--- PROBLEM ---
In the flash mob thread, how many choristers performed for shoppers at Macy's in Philadelphia?
Start of EXTRACT
# Flash Mob 'Handel' Christmas Shoppers!



## LindenLea (Feb 4, 2007)

How cool is this, just wonderful, maybe soon coming to a shopping centre near you!!


----------



## sospiro (Apr 3, 2010)

I was trying to work out how come some of the 'customers' weren't taking any notice of the fact they were being filmed!

That's fantastic. I would love that to happen in my Asda.


----------



## emiellucifuge (May 26, 2009)

Wow, what a beautiful performance also.

Here in The Netherlands, an orchestra recently flash-mobbed a crowd at Den Haag central station, ill try to find a video.


----------



## Krummhorn (Feb 18, 2007)

There was another one of these recently ... at Macy's Department Store (Philadelphia, PA) where the great Wanamaker Organ, the largest fully operational/playable pipe organ in the world. In this instance, normal shoppers were given the delight of 650 choristers:


----------



## emiellucifuge (May 26, 2009)




----------



## Manxfeeder (Oct 19, 2010)

LindenLea said:


> How cool is this, just wonderful, maybe soon coming to a shopping centre near you!!


Wow! That's the ONLY reason I'd go to a shopping mall this Christmas.


----------
End of EXTRACT
Start of LISTED ENTRIES
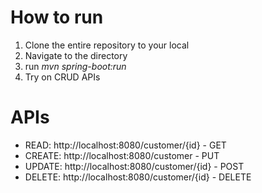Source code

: # How to run

1. Clone the entire repository to your local
2. Navigate to the directory
3. run _mvn spring-boot:run_
4. Try on CRUD APIs

# APIs
- READ: http://localhost:8080/customer/{id} - GET
- CREATE: http://localhost:8080/customer - PUT
- UPDATE: http://localhost:8080/customer/{id} - POST
- DELETE: http://localhost:8080/customer/{id} - DELETE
End of LISTED ENTRIES
--- EXERCISE OUTPUT ---
650 choristers.